PCT is caused by disruptions in heme production. In familial, or inherited, forms, these originate from mutations in the UROD gene, which provides instructions for making an enzyme needed to produce heme. When this enzyme doesn’t function properly, heme-building molecules called porphyrins accumulate, mainly in the liver and skin, leading to liver damage and skin-related porphyria symptoms.
Why are some more vulnerable than others?
Unlike inherited forms, sporadic PCT usually develops after exposure to external risk factors such as alcohol use, estrogen-containing medications, and hepatitis C infection. It is also strongly linked to iron overload — a condition in which too much iron builds up in the body, especially in the liver, where it can cause damage.
However, not everyone exposed to these triggers develops the disease. Why some people are more vulnerable than others remains unclear, the researchers said.
Previous studies have shown that in certain genetically susceptible mice, iron alone can trigger a liver disorder called uroporphyria, which closely resembles sporadic PCT.
The researchers sought to determine whether susceptibility to iron-induced PCT-like disease in mice is driven by a single gene or by multiple genes acting in combination.
The team used mouse strains already known to respond differently to iron. Some develop uroporphyria after iron treatment, while others remain resistant. The team then bred a sensitive strain with a resistant one to produce offspring with a mix of genes from both parents.
When these offspring were given excess iron, along with a compound that speeds up uroporphyria development, their responses varied widely. Some developed high levels of uroporphyrins in the liver, a sign of uroporphyria, while others showed little or no disease.
Using genetic mapping, a method that links physical traits to specific DNA regions, the researchers identified three main regions of the mice’s genome associated with disease risk. These regions — on chromosomes 1, 11, and 17 — appeared to harbor multiple genetic differences that, together, influenced how strongly the mice developed uroporphyria.
When the team examined gene activity in the liver, they identified several genes whose activity differed between mice with severe disease and those that remained resistant.
Within the three genetic risk regions, the largest changes were observed in genes involved in regulating the cell’s internal chemical environment and in managing iron metabolism.
Within the chromosome 1 region, one gene in particular, Glul, stood out. This gene provides instructions for making an enzyme that helps liver cells maintain a healthy chemical balance. In the study, Glul was consistently less active in mice that developed uroporphyria.
Reduced Glul activity may disturb the cell’s normal chemical balance, promoting a more oxidizing environment. Such conditions make it easier for sensitive molecules like uroporphyrinogen — a precursor in heme production — to react with oxygen and build up as harmful porphyrins.
In contrast, genes directly involved in making heme, including UROD, did not show major differences.

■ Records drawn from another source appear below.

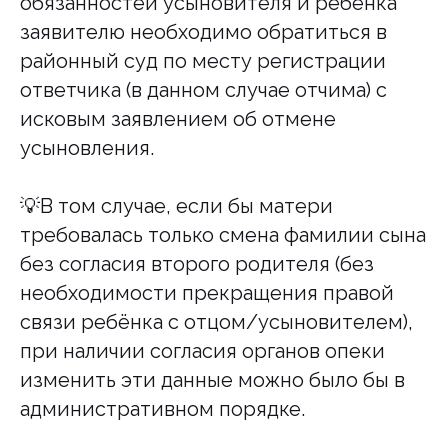
обязанностей усыновителя и ребенка
yuristakatova@mail.ru
Услуги
заявителю необходимо обратиться в
Этапы работы
г. Москва
Пн-Пт, с 10:00 до 19:00
Отзывы
районный суд по месту регистрации
Цены
ответчика (в данном случае отчима) с
Полезные материалы
исковым заявлением об отмене
Блог
усыновления.
5/5 Отзовик.ру
5/5 Vk.com
💡В том случае, если бы матери
требовалась только смена фамилии сына
Юрист Екатерина Акатова.
Работаю в семейном праве
с 2010 года
.
без согласия второго родителя (без
необходимости прекращения правой
Правовые документы сайта
связи ребёнка с отцом/усыновителем),
при наличии согласия органов опеки
изменить эти данные можно было бы в
административном порядке.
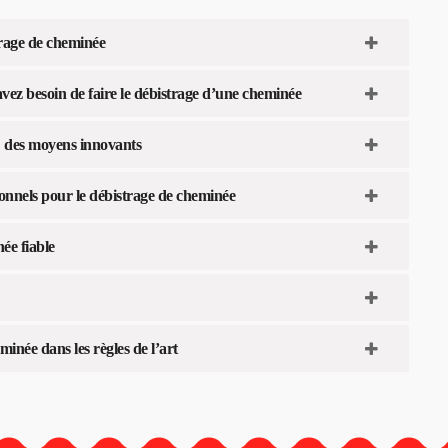
trage de cheminée
 avez besoin de faire le débistrage d’une cheminée
: des moyens innovants
ionnels pour le débistrage de cheminée
ée fiable
inée dans les règles de l’art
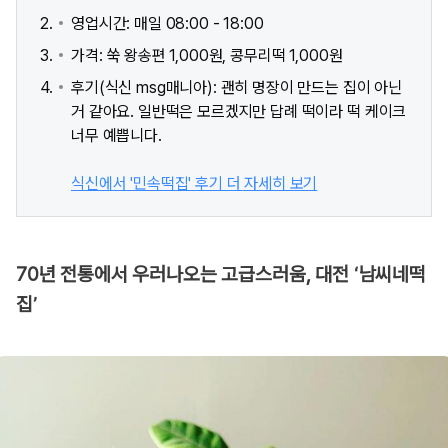
영업시간: 매일 08:00 - 18:00
가격: 쑥 왕송편 1,000원, 콩무리떡 1,000원
후기(식신 msg매니아): 괜히 명장이 만드는 집이 아닌
거 같아요. 일반떡은 모르겠지만 답례 떡이라 떡 케이크
너무 예쁩니다.
식신에서 '민속떡집' 후기 더 자세히 보기
70년 전통에서 우러나오는 고급스러움, 대전 ‘남씨네떡
집’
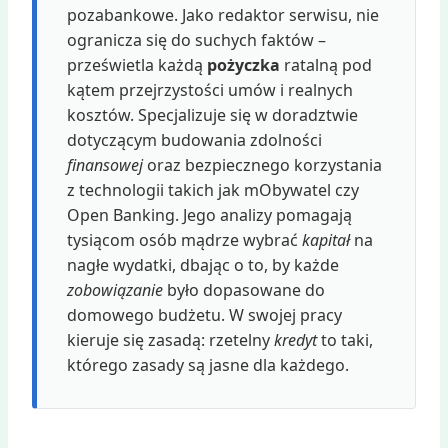
pozabankowe. Jako redaktor serwisu, nie
ogranicza się do suchych faktów –
prześwietla każdą
pożyczka
ratalną pod
kątem przejrzystości umów i realnych
kosztów. Specjalizuje się w doradztwie
dotyczącym budowania zdolności
finansowej
oraz bezpiecznego korzystania
z technologii takich jak mObywatel czy
Open Banking. Jego analizy pomagają
tysiącom osób mądrze wybrać
kapitał
na
nagłe wydatki, dbając o to, by każde
zobowiązanie
było dopasowane do
domowego budżetu. W swojej pracy
kieruje się zasadą: rzetelny
kredyt
to taki,
którego zasady są jasne dla każdego.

Richer diet linked to increased gene activity
Finally, the team found that diet strongly affected disease development. Mice fed the richer laboratory diet developed clear uroporphyria after iron treatment, while those on the leaner diet showed little to no disease, even though both groups had similar levels of iron in their livers.
The richer diet contained more fats, proteins, vitamins, and certain minerals, and provided more usable energy. This diet was linked to higher activity of Alas1, a gene that controls the first step in heme production. Increased Alas1 activity may push more precursors through the heme-making pathway, raising the chance that these molecules build up when later steps do not work efficiently.
The richer diet was also associated with reduced Glul activity, suggesting a liver environment that promotes uroporphyrinogen oxidation and favors porphyrin accumulation.
“This study demonstrates the complexity of gene/environment/diet effects of the mouse models of sPCT and illustrates the importance of understanding such interactions for toxic and idiopathic human disorders,” the researchers wrote.